Provided records —
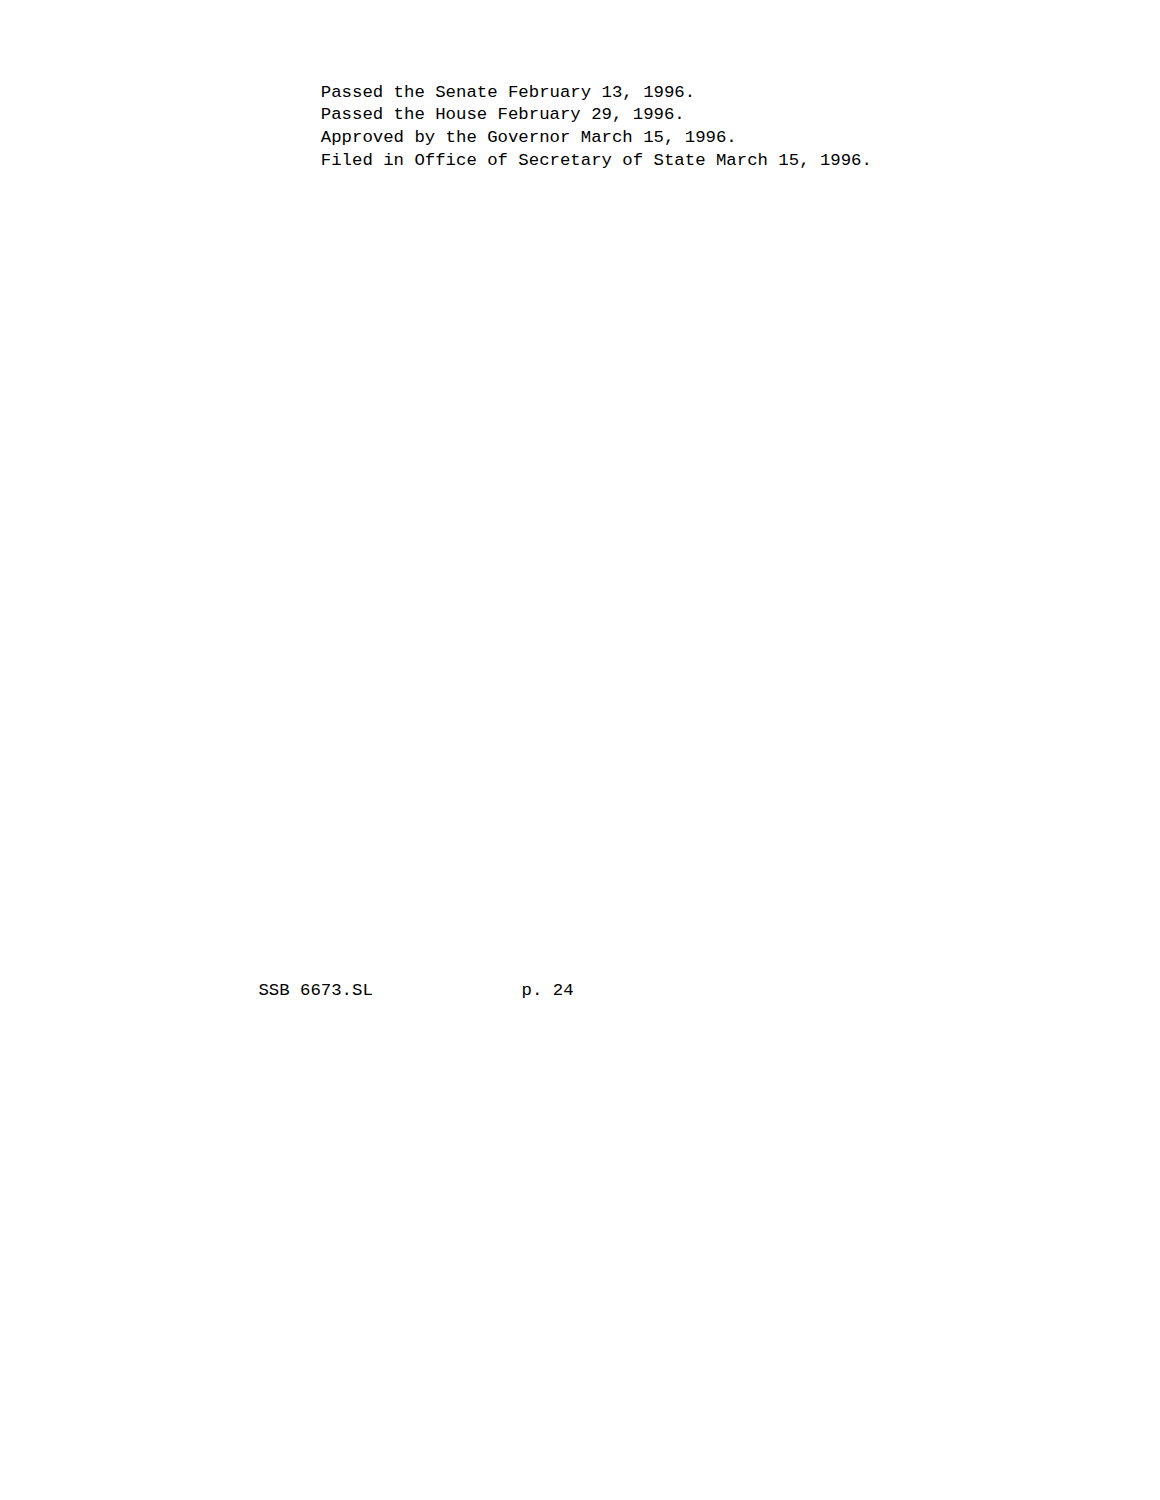Passed the Senate February 13, 1996.
Passed the House February 29, 1996.
Approved by the Governor March 15, 1996.
Filed in Office of Secretary of State March 15, 1996.
SSB 6673.SL p. 24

Work to complete — With the pictures omitted, repeat the full set of records above exactly.

Solution for this exercise —
Passed the Senate February 13, 1996.
Passed the House February 29, 1996.
Approved by the Governor March 15, 1996.
Filed in Office of Secretary of State March 15, 1996.
SSB 6673.SL p. 24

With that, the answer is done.